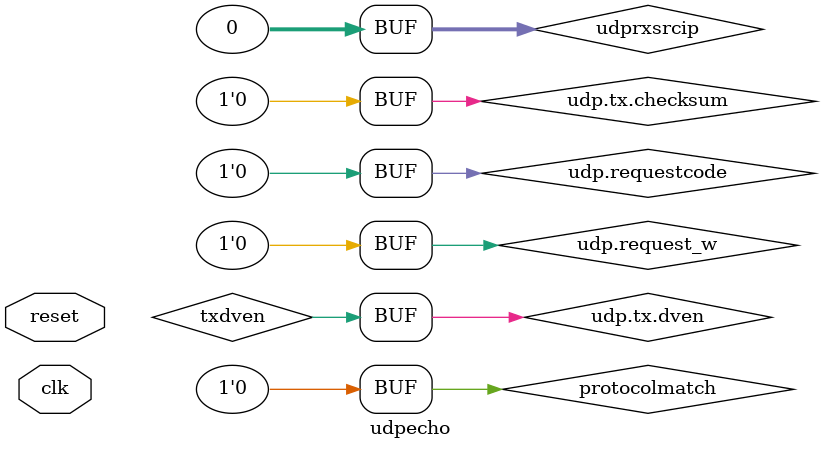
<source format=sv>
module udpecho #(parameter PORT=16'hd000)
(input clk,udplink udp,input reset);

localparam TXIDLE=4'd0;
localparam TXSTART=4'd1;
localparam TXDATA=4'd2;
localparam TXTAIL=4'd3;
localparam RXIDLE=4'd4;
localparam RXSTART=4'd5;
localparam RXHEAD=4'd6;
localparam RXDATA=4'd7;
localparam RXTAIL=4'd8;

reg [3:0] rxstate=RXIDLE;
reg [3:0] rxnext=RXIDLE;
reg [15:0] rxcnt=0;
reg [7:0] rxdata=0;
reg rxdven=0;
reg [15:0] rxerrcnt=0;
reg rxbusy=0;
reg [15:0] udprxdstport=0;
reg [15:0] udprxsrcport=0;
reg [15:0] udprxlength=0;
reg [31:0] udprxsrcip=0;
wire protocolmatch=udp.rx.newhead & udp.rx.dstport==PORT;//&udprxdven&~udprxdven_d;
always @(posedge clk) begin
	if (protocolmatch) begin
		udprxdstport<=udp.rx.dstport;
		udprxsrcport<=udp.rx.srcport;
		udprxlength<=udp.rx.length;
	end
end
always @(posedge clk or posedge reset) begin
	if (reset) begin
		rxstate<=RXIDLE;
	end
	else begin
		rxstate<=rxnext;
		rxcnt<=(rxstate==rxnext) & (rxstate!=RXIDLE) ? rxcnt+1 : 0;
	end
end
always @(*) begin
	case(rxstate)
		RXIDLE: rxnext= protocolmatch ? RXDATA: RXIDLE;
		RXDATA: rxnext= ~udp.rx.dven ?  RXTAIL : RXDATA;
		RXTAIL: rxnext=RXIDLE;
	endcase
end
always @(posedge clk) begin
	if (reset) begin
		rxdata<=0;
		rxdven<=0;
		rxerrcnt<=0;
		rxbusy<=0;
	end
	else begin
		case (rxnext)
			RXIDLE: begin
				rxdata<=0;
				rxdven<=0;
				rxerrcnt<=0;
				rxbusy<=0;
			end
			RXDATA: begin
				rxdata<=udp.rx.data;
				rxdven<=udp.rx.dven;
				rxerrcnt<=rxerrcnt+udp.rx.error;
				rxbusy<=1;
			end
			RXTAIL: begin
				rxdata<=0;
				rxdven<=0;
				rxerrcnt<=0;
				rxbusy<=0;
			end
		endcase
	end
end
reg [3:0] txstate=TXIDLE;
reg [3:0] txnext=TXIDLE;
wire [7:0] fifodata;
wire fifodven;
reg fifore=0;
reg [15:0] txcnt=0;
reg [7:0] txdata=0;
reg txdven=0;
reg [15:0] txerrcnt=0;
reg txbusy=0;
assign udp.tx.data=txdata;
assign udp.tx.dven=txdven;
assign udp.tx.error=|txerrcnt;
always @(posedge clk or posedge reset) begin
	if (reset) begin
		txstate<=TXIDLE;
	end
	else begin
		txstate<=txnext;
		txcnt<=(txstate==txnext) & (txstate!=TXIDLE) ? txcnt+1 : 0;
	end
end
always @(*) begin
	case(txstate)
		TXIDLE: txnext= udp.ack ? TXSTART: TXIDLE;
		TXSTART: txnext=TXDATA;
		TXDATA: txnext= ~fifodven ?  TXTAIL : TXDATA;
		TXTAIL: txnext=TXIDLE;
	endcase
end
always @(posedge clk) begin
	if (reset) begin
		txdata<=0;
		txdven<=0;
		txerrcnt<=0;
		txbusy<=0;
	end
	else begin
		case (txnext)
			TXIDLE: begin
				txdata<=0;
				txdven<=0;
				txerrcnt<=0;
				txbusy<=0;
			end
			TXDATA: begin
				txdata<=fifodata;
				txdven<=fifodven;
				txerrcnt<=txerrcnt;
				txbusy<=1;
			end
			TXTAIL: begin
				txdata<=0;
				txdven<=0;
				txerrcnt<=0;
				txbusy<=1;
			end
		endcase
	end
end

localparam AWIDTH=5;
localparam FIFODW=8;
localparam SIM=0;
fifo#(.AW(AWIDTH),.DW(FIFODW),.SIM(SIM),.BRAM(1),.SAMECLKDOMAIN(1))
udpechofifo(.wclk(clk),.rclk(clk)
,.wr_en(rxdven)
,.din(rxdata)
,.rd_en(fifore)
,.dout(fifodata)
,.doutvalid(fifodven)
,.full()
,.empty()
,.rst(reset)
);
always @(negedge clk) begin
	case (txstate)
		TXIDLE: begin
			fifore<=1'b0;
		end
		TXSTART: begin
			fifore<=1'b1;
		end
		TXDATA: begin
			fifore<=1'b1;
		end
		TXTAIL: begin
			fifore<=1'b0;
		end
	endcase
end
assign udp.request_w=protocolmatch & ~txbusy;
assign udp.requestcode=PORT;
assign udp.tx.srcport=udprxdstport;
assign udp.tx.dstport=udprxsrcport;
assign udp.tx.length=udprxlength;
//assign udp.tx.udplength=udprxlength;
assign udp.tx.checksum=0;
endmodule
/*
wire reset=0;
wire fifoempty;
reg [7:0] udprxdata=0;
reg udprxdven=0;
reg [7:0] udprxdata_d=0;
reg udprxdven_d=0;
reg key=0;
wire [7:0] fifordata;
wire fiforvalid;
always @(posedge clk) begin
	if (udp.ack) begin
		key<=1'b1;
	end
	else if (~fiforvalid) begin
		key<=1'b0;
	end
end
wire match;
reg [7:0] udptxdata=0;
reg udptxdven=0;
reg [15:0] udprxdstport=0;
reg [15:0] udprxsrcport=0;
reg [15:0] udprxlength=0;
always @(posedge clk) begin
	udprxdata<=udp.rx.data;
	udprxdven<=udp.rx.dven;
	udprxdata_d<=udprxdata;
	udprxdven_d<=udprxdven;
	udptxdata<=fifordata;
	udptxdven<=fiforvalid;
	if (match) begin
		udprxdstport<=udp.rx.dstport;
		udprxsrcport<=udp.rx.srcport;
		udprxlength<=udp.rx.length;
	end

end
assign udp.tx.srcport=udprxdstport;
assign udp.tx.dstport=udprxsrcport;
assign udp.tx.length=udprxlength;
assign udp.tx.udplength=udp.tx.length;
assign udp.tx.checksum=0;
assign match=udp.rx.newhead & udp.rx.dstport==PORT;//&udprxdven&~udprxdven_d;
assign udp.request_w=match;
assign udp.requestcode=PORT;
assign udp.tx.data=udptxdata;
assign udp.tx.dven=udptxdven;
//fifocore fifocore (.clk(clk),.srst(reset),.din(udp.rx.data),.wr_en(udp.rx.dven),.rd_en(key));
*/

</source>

● ● ●

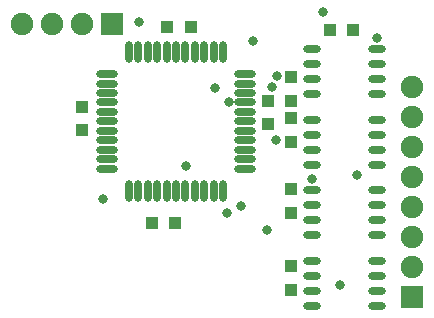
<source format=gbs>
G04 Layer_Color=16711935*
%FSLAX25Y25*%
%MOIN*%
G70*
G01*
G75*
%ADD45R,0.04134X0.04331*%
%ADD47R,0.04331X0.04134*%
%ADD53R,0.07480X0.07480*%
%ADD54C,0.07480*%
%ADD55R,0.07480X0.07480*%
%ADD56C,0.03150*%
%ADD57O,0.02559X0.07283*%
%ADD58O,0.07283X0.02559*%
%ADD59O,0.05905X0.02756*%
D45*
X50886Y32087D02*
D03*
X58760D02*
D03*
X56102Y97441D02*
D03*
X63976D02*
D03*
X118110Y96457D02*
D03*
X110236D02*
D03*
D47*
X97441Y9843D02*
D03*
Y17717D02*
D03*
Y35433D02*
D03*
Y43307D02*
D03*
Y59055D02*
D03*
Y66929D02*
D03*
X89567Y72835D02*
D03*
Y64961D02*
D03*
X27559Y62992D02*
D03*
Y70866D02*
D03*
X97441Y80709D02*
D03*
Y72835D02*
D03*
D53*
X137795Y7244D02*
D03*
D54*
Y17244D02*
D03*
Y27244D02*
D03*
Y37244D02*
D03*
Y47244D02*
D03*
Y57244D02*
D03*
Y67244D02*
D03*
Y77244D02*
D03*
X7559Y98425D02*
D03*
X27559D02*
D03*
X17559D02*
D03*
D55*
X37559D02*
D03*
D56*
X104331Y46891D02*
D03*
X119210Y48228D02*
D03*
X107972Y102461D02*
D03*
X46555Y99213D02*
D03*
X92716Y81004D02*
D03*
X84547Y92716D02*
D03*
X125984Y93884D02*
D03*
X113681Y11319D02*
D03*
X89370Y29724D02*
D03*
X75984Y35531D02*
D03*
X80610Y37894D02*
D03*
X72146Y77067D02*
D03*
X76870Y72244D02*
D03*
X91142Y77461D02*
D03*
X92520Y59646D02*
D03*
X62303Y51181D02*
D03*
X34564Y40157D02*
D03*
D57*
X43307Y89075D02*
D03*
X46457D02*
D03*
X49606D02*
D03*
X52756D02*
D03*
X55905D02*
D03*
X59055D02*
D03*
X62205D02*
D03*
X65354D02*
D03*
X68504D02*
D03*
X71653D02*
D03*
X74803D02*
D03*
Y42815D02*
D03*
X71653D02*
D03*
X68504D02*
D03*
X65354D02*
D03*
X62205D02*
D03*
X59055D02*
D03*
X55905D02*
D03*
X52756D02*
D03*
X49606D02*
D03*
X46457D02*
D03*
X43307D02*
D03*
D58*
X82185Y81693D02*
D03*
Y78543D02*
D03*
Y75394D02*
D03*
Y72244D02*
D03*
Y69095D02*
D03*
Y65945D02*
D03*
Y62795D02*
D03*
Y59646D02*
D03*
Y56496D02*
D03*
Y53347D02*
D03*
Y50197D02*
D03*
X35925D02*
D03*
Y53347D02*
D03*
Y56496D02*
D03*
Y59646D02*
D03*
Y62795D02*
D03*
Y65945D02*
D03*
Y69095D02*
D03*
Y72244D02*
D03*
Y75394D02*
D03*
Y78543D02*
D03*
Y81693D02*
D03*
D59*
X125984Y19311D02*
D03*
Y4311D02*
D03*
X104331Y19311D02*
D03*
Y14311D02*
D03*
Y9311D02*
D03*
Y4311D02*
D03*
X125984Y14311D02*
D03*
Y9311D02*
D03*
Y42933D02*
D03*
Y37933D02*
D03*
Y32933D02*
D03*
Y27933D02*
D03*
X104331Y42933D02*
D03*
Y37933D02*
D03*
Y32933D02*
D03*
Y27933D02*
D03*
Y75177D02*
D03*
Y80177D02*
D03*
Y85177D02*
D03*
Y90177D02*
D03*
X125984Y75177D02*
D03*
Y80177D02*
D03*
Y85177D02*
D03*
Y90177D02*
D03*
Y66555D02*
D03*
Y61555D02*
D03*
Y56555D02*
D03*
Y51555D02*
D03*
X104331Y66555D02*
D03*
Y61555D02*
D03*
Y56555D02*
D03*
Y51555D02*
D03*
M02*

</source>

● ● ●

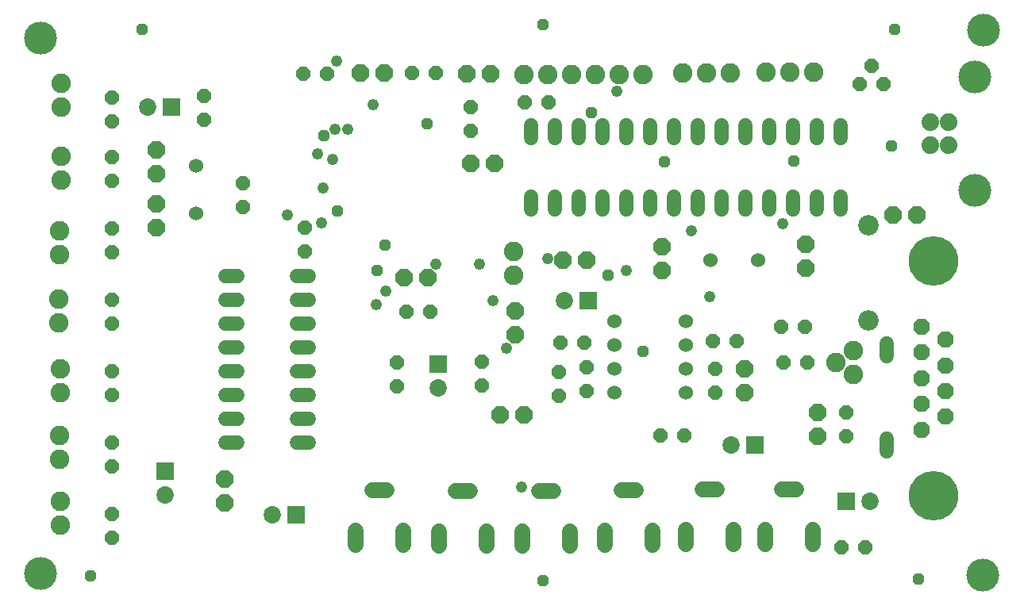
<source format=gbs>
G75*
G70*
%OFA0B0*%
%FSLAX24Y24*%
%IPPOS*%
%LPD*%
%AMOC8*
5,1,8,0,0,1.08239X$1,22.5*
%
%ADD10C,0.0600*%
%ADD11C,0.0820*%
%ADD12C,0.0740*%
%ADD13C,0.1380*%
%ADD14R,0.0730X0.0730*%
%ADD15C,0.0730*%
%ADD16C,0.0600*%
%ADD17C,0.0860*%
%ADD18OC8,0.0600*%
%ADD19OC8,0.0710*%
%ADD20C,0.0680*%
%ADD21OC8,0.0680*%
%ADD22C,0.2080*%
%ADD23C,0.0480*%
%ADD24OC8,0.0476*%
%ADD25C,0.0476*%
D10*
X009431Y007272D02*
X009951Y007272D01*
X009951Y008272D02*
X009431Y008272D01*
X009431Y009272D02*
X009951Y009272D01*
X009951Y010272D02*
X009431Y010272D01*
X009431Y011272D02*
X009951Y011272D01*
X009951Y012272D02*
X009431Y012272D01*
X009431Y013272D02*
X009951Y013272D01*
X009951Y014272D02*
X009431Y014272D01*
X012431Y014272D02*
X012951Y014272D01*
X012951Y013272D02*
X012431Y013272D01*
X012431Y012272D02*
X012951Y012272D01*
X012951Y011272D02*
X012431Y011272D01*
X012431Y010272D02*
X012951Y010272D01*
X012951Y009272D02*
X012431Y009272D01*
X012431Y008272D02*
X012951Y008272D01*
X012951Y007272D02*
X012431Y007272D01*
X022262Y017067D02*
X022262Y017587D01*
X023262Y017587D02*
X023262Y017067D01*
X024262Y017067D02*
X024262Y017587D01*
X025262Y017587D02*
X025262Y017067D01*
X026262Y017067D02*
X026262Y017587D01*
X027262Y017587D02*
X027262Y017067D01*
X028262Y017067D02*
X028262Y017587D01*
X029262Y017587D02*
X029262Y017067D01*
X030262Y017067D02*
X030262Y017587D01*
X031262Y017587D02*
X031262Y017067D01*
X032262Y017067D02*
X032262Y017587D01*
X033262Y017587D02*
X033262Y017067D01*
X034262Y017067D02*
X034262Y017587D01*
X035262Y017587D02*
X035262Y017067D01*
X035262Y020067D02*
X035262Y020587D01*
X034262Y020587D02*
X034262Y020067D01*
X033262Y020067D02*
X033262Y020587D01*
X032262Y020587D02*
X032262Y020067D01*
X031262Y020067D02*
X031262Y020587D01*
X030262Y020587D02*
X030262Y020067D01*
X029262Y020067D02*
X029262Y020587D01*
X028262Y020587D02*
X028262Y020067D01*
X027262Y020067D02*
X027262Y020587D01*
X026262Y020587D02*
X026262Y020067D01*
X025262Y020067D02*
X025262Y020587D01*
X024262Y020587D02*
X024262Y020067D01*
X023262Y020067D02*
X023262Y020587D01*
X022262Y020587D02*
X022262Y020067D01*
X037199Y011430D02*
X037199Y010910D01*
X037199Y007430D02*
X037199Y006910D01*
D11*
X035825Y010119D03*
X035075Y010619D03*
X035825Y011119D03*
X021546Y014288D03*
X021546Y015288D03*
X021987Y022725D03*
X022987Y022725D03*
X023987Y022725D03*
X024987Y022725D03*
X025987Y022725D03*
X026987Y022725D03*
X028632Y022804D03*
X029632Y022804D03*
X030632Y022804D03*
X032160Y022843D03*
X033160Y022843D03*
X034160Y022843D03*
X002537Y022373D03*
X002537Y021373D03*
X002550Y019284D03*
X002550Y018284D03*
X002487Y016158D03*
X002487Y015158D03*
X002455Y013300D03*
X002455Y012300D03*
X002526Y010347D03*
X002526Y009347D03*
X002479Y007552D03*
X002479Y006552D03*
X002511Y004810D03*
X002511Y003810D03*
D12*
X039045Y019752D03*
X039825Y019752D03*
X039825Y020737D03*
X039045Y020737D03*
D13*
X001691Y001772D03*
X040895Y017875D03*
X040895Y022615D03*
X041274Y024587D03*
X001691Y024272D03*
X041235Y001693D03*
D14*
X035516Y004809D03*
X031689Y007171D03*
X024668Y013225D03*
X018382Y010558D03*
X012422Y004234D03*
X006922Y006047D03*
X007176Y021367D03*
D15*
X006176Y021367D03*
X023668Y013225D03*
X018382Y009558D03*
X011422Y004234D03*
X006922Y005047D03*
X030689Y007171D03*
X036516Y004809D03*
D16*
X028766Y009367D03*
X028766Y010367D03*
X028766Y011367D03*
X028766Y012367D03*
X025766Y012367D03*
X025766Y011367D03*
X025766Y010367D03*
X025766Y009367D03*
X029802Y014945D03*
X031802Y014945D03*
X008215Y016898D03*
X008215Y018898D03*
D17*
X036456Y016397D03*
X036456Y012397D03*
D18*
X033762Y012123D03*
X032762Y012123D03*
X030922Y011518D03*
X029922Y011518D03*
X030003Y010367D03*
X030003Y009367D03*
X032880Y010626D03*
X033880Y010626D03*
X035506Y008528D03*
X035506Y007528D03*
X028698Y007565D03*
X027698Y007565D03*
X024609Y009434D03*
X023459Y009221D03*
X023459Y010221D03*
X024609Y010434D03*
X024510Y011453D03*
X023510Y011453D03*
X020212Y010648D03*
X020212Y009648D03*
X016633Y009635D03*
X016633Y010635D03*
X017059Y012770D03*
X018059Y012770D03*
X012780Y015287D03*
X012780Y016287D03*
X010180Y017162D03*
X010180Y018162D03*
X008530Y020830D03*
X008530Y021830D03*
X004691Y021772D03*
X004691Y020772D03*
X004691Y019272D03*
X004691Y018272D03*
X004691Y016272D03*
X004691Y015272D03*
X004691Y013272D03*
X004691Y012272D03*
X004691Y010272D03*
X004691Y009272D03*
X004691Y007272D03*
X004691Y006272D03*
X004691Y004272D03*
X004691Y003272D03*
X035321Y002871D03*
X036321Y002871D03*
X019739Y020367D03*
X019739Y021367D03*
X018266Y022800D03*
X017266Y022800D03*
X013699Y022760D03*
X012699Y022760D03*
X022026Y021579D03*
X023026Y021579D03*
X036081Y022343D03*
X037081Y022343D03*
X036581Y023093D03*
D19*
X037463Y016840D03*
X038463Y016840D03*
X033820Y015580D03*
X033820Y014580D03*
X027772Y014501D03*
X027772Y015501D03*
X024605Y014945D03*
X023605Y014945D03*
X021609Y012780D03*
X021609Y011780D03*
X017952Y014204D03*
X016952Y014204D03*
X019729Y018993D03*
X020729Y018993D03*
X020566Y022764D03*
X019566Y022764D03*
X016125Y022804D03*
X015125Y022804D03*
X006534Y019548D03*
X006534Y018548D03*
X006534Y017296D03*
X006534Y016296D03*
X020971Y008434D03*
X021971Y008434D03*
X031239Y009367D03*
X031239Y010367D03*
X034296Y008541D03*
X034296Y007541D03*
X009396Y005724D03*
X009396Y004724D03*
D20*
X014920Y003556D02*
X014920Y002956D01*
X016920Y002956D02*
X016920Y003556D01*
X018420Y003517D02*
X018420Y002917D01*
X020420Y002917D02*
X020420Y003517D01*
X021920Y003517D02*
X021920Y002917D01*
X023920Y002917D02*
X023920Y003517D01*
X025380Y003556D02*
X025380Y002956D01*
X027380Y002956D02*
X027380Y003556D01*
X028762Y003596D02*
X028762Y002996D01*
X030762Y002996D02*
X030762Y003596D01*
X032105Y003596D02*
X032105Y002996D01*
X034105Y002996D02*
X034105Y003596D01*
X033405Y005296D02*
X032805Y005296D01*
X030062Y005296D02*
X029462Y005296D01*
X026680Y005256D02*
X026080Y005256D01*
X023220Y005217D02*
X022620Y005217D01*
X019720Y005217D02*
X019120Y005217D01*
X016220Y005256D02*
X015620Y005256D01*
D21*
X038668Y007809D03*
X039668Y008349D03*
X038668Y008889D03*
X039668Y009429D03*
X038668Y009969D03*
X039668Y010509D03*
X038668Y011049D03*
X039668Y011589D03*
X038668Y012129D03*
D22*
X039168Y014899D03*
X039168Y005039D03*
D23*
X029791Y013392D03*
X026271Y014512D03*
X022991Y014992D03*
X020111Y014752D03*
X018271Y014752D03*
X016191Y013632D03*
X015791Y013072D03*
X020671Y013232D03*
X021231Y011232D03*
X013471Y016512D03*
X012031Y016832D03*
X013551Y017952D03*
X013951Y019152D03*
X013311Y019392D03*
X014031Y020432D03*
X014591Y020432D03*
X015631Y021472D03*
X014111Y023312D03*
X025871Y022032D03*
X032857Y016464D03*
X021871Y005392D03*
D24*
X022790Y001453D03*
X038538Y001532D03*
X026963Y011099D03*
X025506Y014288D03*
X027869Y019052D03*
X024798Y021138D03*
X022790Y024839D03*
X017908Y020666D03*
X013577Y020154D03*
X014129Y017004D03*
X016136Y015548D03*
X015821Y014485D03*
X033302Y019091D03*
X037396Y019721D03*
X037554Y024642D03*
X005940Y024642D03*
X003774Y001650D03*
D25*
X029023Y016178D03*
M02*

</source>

● ● ●

§ WORK REQUIRED: Look above for the line that contains "<source format=sv>". Starting there, transcribe every line exactly until you have copied the line that contains "reg txbusy=0;".

§ EXPECTED ANSWER:
<source format=sv>
module udpecho #(parameter PORT=16'hd000)
(input clk,udplink udp,input reset);

localparam TXIDLE=4'd0;
localparam TXSTART=4'd1;
localparam TXDATA=4'd2;
localparam TXTAIL=4'd3;
localparam RXIDLE=4'd4;
localparam RXSTART=4'd5;
localparam RXHEAD=4'd6;
localparam RXDATA=4'd7;
localparam RXTAIL=4'd8;

reg [3:0] rxstate=RXIDLE;
reg [3:0] rxnext=RXIDLE;
reg [15:0] rxcnt=0;
reg [7:0] rxdata=0;
reg rxdven=0;
reg [15:0] rxerrcnt=0;
reg rxbusy=0;
reg [15:0] udprxdstport=0;
reg [15:0] udprxsrcport=0;
reg [15:0] udprxlength=0;
reg [31:0] udprxsrcip=0;
wire protocolmatch=udp.rx.newhead & udp.rx.dstport==PORT;//&udprxdven&~udprxdven_d;
always @(posedge clk) begin
	if (protocolmatch) begin
		udprxdstport<=udp.rx.dstport;
		udprxsrcport<=udp.rx.srcport;
		udprxlength<=udp.rx.length;
	end
end
always @(posedge clk or posedge reset) begin
	if (reset) begin
		rxstate<=RXIDLE;
	end
	else begin
		rxstate<=rxnext;
		rxcnt<=(rxstate==rxnext) & (rxstate!=RXIDLE) ? rxcnt+1 : 0;
	end
end
always @(*) begin
	case(rxstate)
		RXIDLE: rxnext= protocolmatch ? RXDATA: RXIDLE;
		RXDATA: rxnext= ~udp.rx.dven ?  RXTAIL : RXDATA;
		RXTAIL: rxnext=RXIDLE;
	endcase
end
always @(posedge clk) begin
	if (reset) begin
		rxdata<=0;
		rxdven<=0;
		rxerrcnt<=0;
		rxbusy<=0;
	end
	else begin
		case (rxnext)
			RXIDLE: begin
				rxdata<=0;
				rxdven<=0;
				rxerrcnt<=0;
				rxbusy<=0;
			end
			RXDATA: begin
				rxdata<=udp.rx.data;
				rxdven<=udp.rx.dven;
				rxerrcnt<=rxerrcnt+udp.rx.error;
				rxbusy<=1;
			end
			RXTAIL: begin
				rxdata<=0;
				rxdven<=0;
				rxerrcnt<=0;
				rxbusy<=0;
			end
		endcase
	end
end
reg [3:0] txstate=TXIDLE;
reg [3:0] txnext=TXIDLE;
wire [7:0] fifodata;
wire fifodven;
reg fifore=0;
reg [15:0] txcnt=0;
reg [7:0] txdata=0;
reg txdven=0;
reg [15:0] txerrcnt=0;
reg txbusy=0;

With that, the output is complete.